There are also convenient Blood Builder Minis that can be taken twice a day.  Both are made with whole foods, like beets from Stahlbush® Island Farms and organic oranges from Uncle Matt’s Organic, folic acid, B12 for healthy red blood cell production, and Vitamin C to support iron absorption. Bonus – you can take either one on an empty stomach with no worries!

It can be challenging to get all the essential nutrients we need from diet alone. Dietary supplements help fill nutrition gaps and promote overall health and wellness.  Dietary supplements play an important role in good health, but they are meant as supplements to, not substitutes for, other healthy habits. You should always be reaching for healthy foods first before supplements.  Good sources of dietary iron are: spinach, dark chocolate (yess!!!!), quinoa, lentils, broccoli, legumes, pumpkin seeds, and beef.

It just so happens that I will be working with MegaFood® this year as a MegaBlogger.  I’ve trusted their supplements for years for numerous reasons.  One is that they believe in using real whole foods that are non-GMO to make their vitamins.  And second, it’s a local company to me here in New Hampshire. I’m excited to share more about MegaFood® in the upcoming months!

I’m a believer in supplements now!

If you are concerned that your iron levels are low, please see your physician to get your serum ferritin levels checked.

Have you had your iron levels checked?

What supplements do you take regularly?

*This statement has not been evaluated by the Food and Drug Administration. This product is not intended to diagnose, treat, cure or prevent any disease.

6 comments on “Iron Supplements and Runners

  1. I only take a multi-vitamin nearly everyday, but I should consider an iron pill. I do eat a lot of iron rich vegetarian foods, which helps. Last time I had my iron tested it was a touch low. This seems like a better supplement than many on the market. I agree that most runners and people in general shy away from iron supplements because of the side effects or the size of the iron pill.

  2. My doctor put me on iron supplements last year after looking at my blood tests. I ate plenty of iron-rich food but I wasn’t quite absorbing enough. It has made such a difference in my daily energy and my running!

  3. I’ve never really considered Iron as a supplement – but I think I will incorporate it along with my daily vitamin intakes after reading your post.
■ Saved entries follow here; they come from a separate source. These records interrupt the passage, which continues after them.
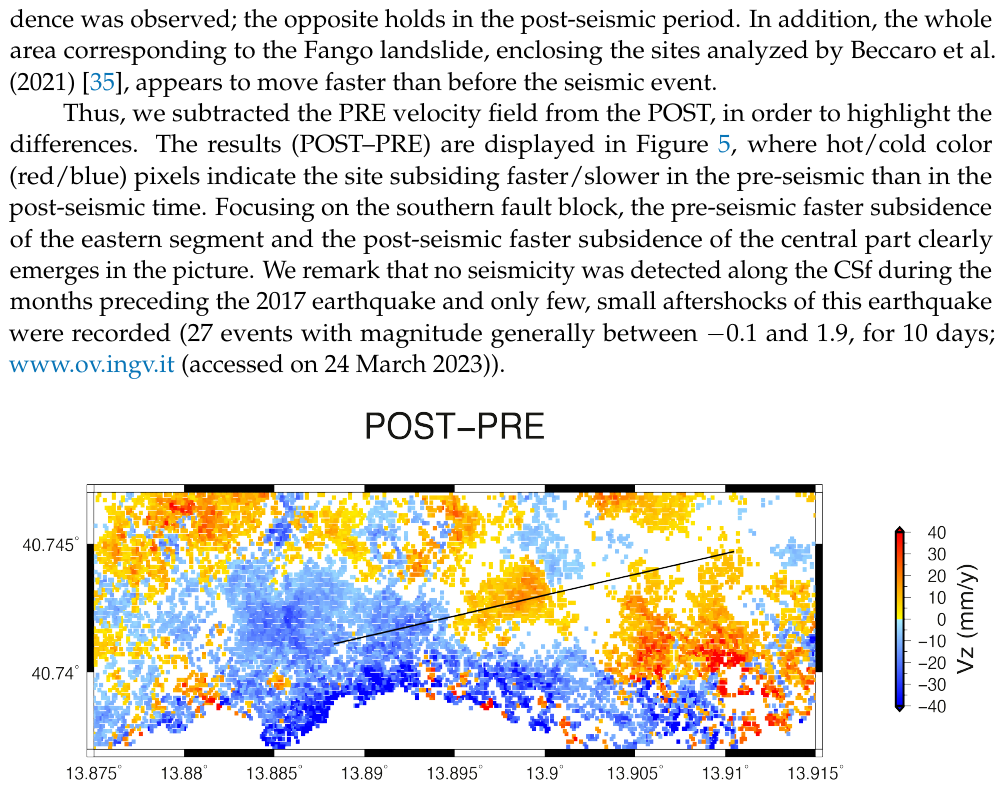
Figure 5. Difference of the velocity of the vertical ground motion in the period immediately follow- ing the earthquake (POST period; Figure 4c) minus the velocity measured in the period preceding the event (PRE period; Figure 4b). Only the points with velocity larger than the standard deviation σ are shown ( σ is reported in Supplementary Figure S5).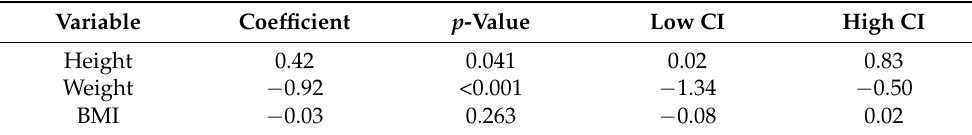
Table 6. Factors predicting changes in cholesterol levels revealed by multivariable regression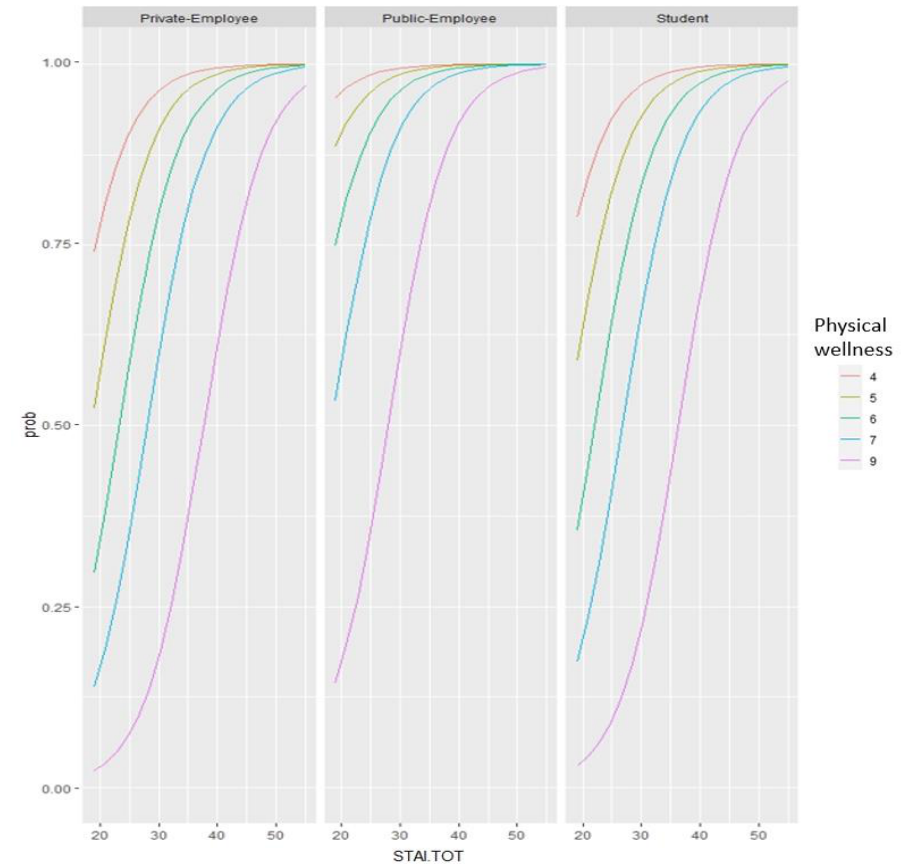
Figure 2. Graphic representation of the regression (only significant predictors) of sleep disorder in COVID-19 quarantine.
    Thanks for sharing, Angela!
    -Kiki

  4. This blog is really informative. Thanks for sharing your insight on how much athletes and women really need to focus on their iron intake. The Lucky Iron Fish is also a great way to naturally add iron to your diet in a safe and gentle dose, without side effects.

  5. I am a marathoner and started my journey as a runner from last 3 years. Although running is not my profession it’s my passion. I am taking multivitamins caplets from last 2 years and found an amazing change in my running.
    Also now I am starting iron pills as my body iron is not up to the mark. Always consult a doctor before starting any supplements or vitamins tablets.